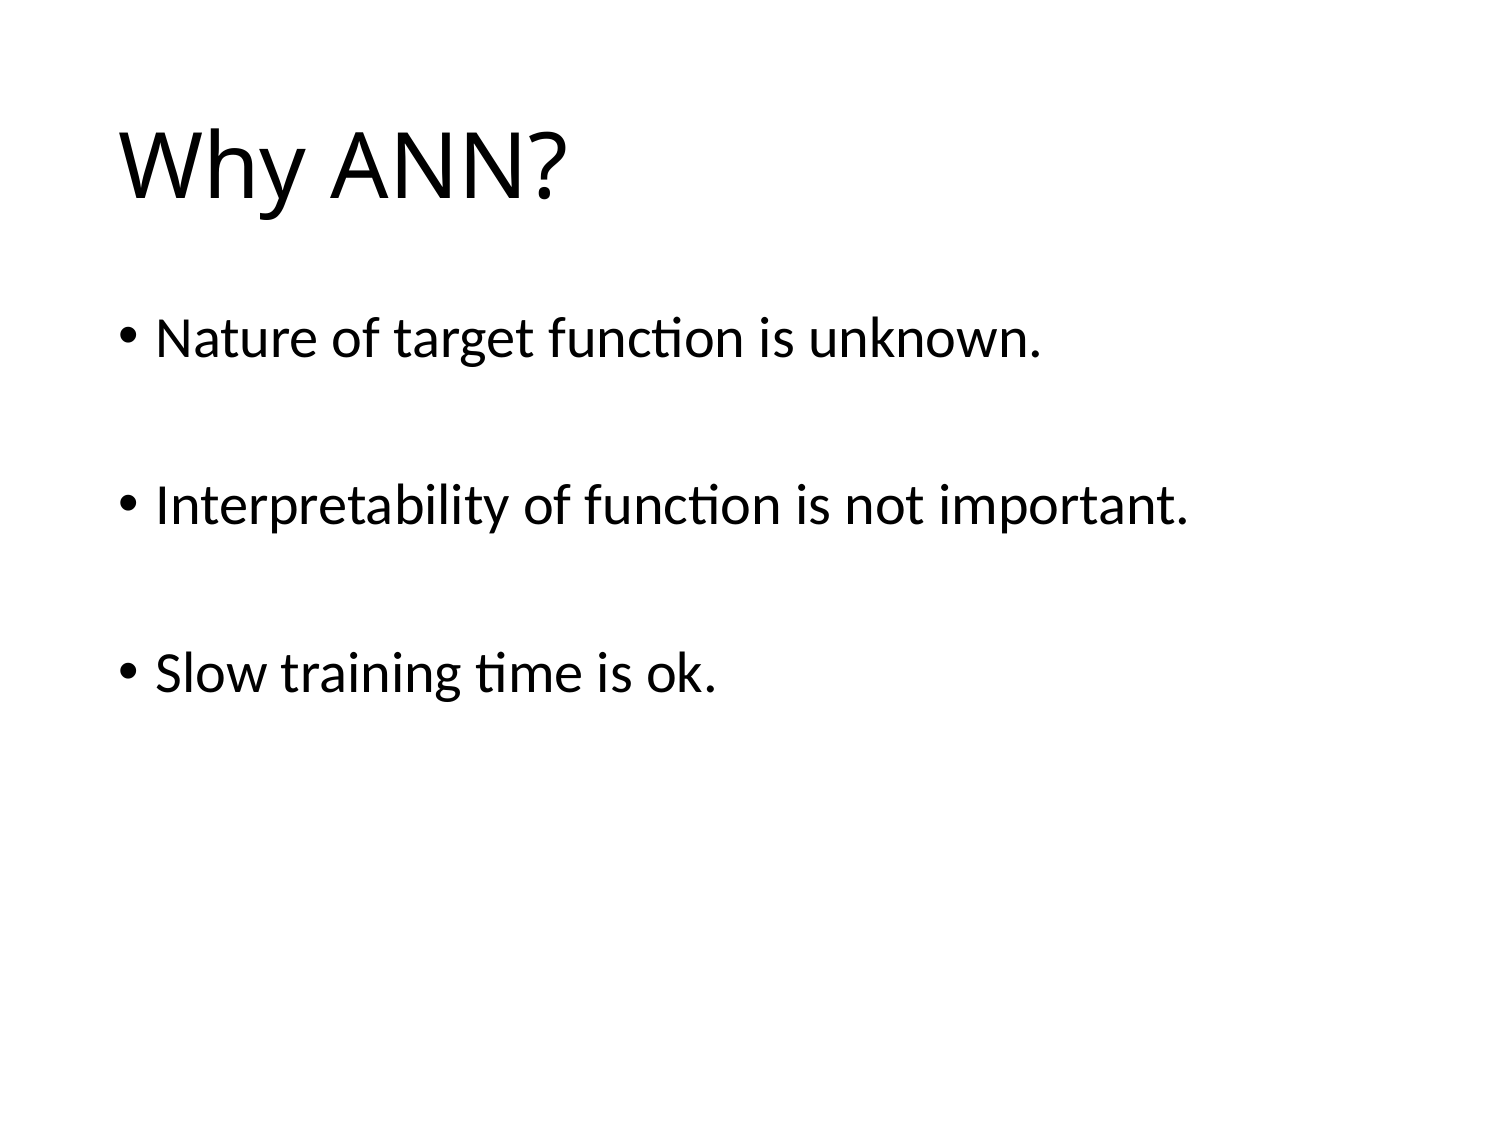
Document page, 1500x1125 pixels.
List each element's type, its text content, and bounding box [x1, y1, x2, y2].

title Why ANN? [103, 59, 1397, 278]
list Nature of target function is unknown. Interpretability of function is not important. Slow training time is ok. [103, 299, 1397, 1014]
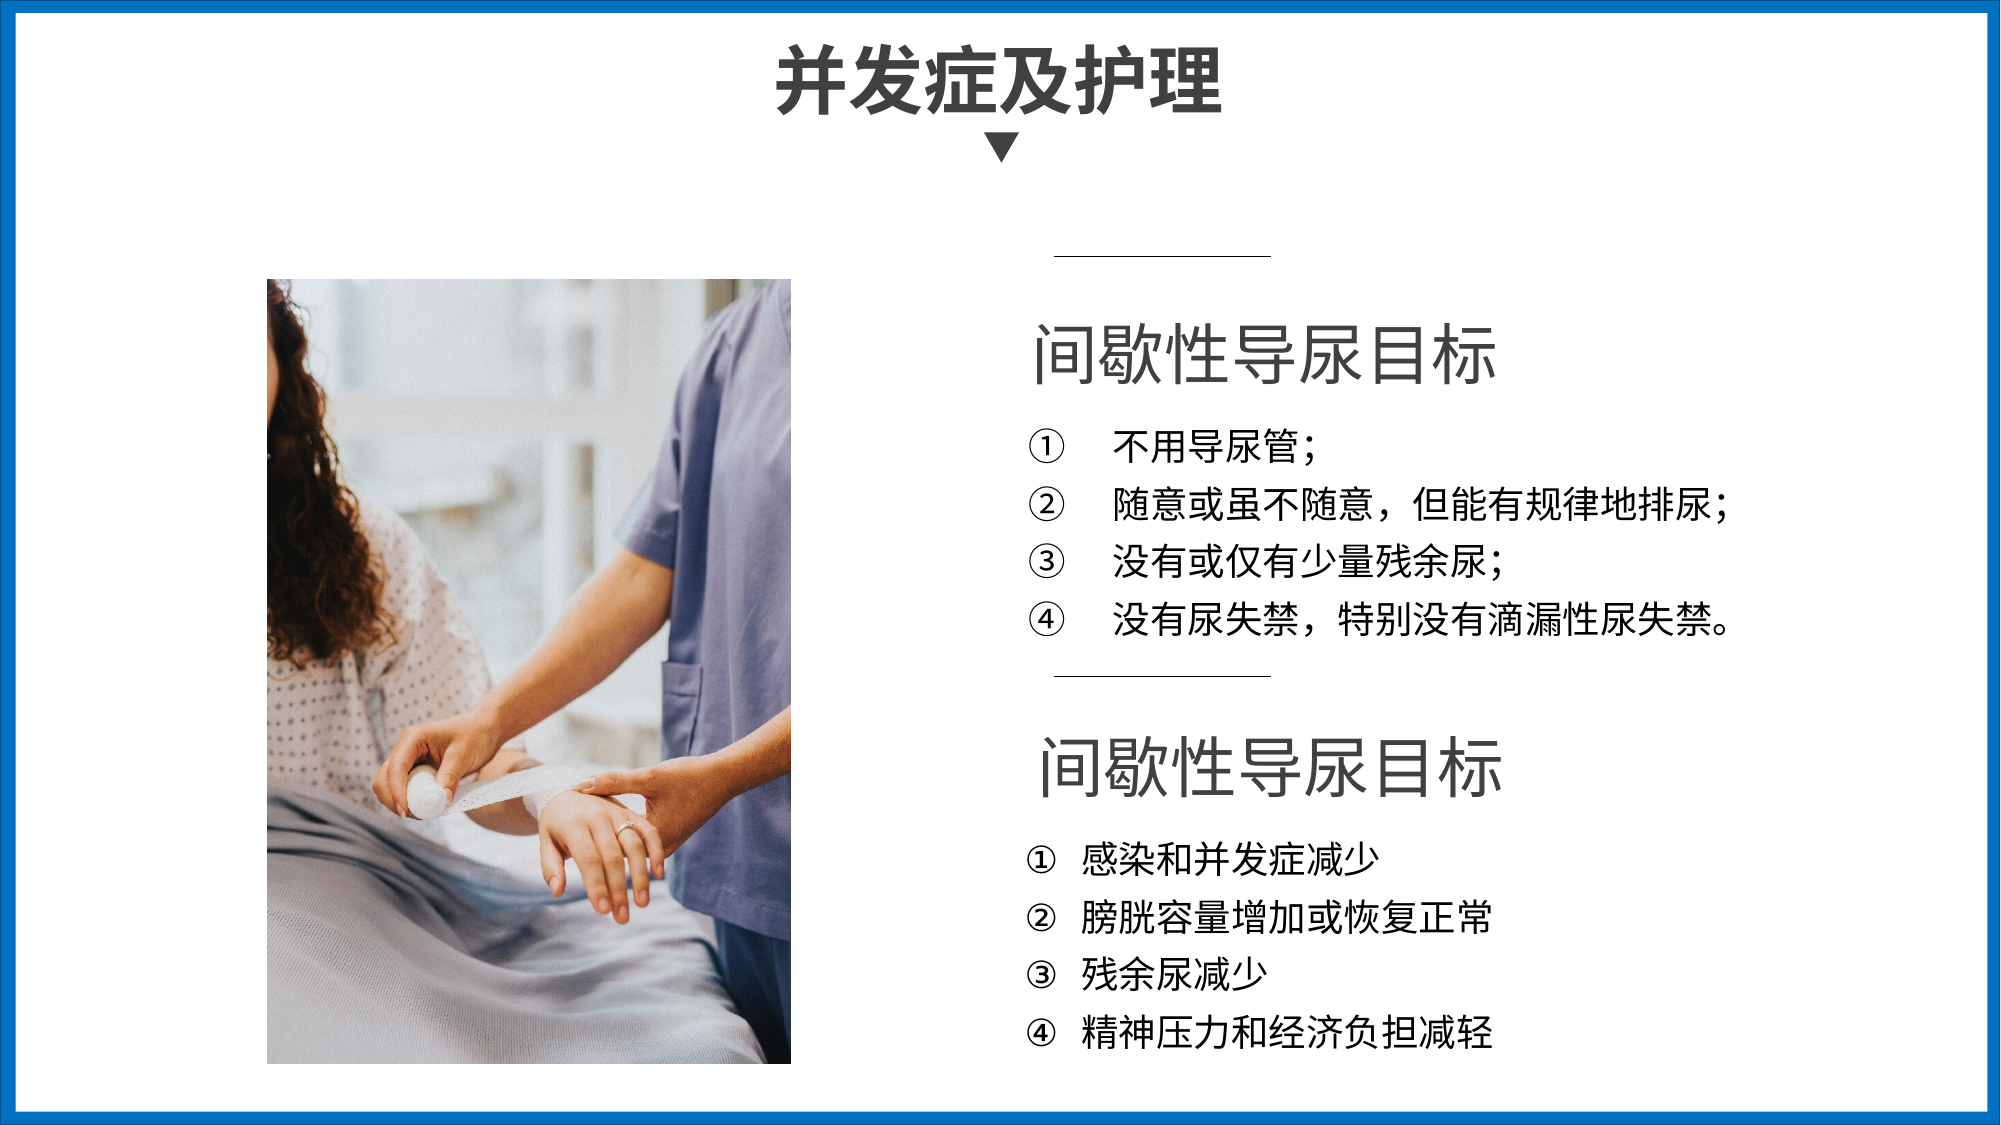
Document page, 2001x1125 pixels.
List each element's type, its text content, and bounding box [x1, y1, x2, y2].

text_box 间歇性导尿目标 [1022, 718, 1520, 814]
text_box 感染和并发症减少 膀胱容量增加或恢复正常 残余尿减少 精神压力和经济负担减轻 [1009, 828, 1847, 1062]
text_box 间歇性导尿目标 [1016, 305, 1514, 401]
picture [267, 279, 791, 1064]
text_box ① 不用导尿管； ② 随意或虽不随意，但能有规律地排尿； ③ 没有或仅有少量残余尿； ④ 没有尿失禁，特别没有滴漏性尿失禁。 [1014, 415, 1852, 649]
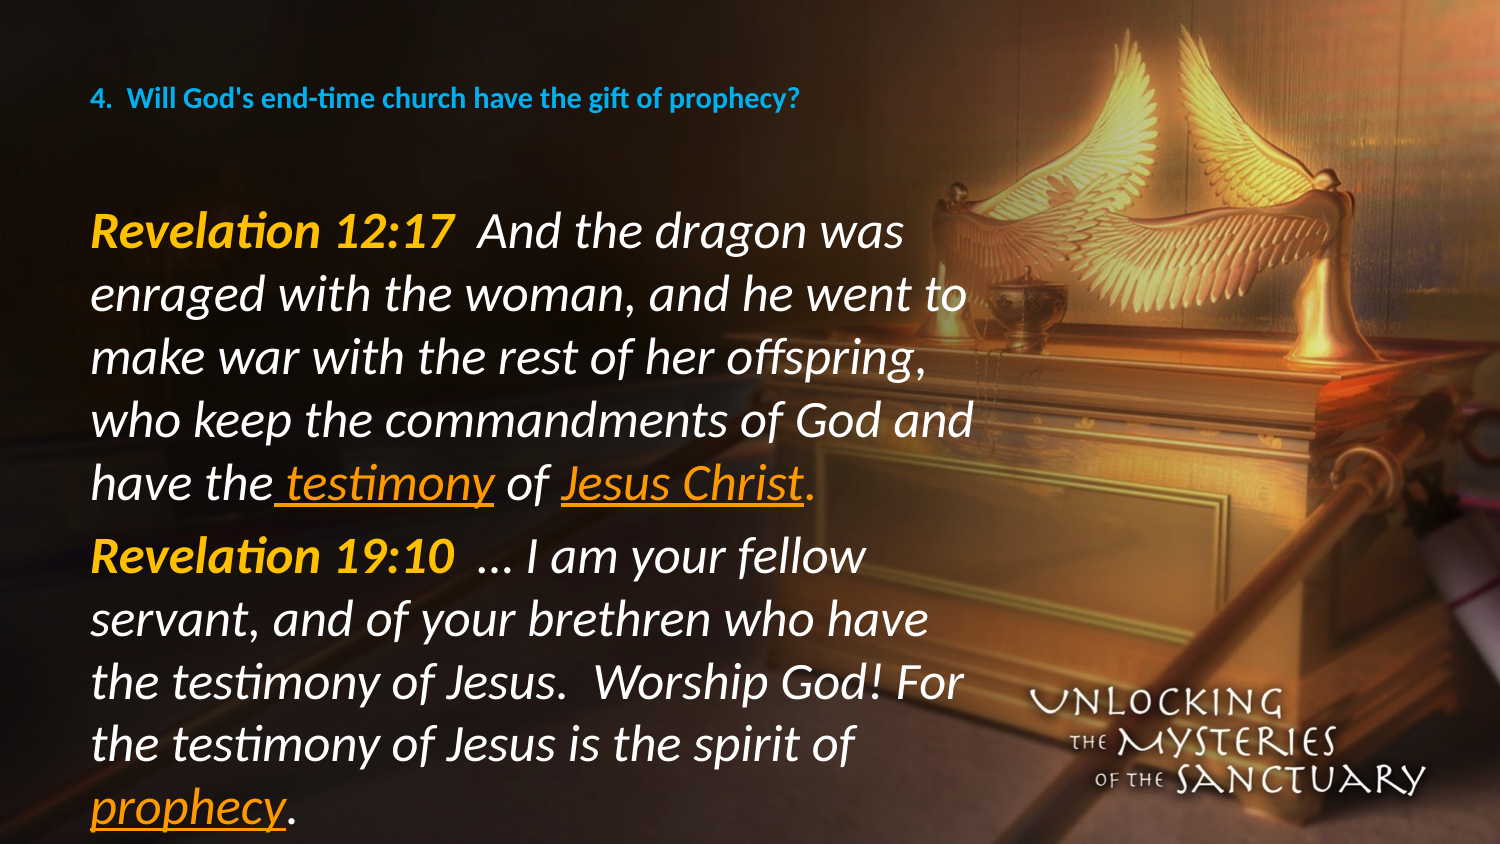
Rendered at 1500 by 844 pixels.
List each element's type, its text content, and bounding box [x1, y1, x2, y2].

title 4. Will God's end-time church have the gift of prophecy? [75, 33, 1425, 175]
list Revelation 12:17 And the dragon was enraged with the woman, and he went to make war with the rest of her offspring, who keep the commandments of God and have the testimony of Jesus Christ. Revelation 19:10 … I am your fellow servant, and of your brethren who have the testimony of Jesus. Worship God! For the testimony of Jesus is the spirit of prophecy. [75, 188, 1001, 844]
picture [0, 0, 1500, 844]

## Job
The answer is to be the lines of the listing from the first through the one with "Rendered at 1500 by 844 pixels.", reproduced exactly, without any pictures.

## Answer area
Document page, 1500x1125 pixels.
List each element's type, its text content, and bounding box [x1, y1, x2, y2].

title Why ANN? [103, 59, 1397, 278]
list Nature of target function is unknown. Interpretability of function is not important. Slow training time is ok. [103, 299, 1397, 1014]
Document page, 2001x1125 pixels.
List each element's type, its text content, and bounding box [x1, y1, x2, y2].

text_box 间歇性导尿目标 [1022, 718, 1520, 814]
text_box 感染和并发症减少 膀胱容量增加或恢复正常 残余尿减少 精神压力和经济负担减轻 [1009, 828, 1847, 1062]
text_box 间歇性导尿目标 [1016, 305, 1514, 401]
picture [267, 279, 791, 1064]
text_box ① 不用导尿管； ② 随意或虽不随意，但能有规律地排尿； ③ 没有或仅有少量残余尿； ④ 没有尿失禁，特别没有滴漏性尿失禁。 [1014, 415, 1852, 649]
Rendered at 1500 by 844 pixels.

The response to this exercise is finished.